O Classmate (que serviu de base ao Magalhães), não foi pensado para ensino remoto mas volta a servir os alunos portugueses.

É uma empresa portuguesa, nascida no Porto em 1989, que se internacionalizou durante a governação Sócrates com o projeto Magalhães, altura em que também se viu envolvida em alguma polémica “de forma inadvertida”. A JP Sá Couto viu de 2008 para 2021, o Magalhães perder em Portugal o nome e a projeção, mas ganhar dimensão lá fora (com outro nome).

Já em 2020, com a pandemia e o primeiro confinamento, decretado há quase um ano, o Governo de António Costa anunciou em abril o “acesso universal à rede e aos equipamentos para todos os alunos do básico e secundário”, num projeto “muito melhor do que o do Magalhães”, que teve duas gerações de modelos distribuídos nas escolas até há 10 anos.

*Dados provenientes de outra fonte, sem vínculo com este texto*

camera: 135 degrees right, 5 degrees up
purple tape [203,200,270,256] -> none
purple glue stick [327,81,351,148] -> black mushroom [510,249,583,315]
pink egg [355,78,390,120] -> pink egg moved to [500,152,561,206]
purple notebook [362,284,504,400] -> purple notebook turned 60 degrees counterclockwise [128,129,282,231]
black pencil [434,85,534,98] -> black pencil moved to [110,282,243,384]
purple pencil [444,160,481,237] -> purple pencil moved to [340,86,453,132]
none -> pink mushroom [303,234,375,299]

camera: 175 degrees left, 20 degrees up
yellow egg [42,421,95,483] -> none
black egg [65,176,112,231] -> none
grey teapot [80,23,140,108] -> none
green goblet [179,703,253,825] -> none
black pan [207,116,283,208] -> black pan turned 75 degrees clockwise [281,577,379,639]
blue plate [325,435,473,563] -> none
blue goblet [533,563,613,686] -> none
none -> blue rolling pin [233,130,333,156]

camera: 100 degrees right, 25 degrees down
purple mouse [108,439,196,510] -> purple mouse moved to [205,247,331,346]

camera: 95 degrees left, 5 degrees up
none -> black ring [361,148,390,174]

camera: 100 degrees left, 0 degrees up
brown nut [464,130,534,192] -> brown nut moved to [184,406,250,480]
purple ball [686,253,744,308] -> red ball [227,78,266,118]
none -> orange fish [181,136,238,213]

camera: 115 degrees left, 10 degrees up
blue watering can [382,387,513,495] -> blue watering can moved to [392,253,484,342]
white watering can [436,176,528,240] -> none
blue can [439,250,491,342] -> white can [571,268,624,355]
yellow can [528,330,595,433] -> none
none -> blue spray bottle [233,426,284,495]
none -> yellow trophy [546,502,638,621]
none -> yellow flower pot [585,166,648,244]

O objetivo inicial para ter tudo no início do ano letivo (setembro) falhou, com as entregas a começar só em outubro, mas já foram distribuídos até à semana passada 115 mil portáteis com acesso à internet (com hotspot, também incluem mochila e auscultadores), 47% deles (39 mil entregues no final do ano e 15 mil no final de fevereiro) são o modelo mais básico da jp.ik, a área de educação do grupo português.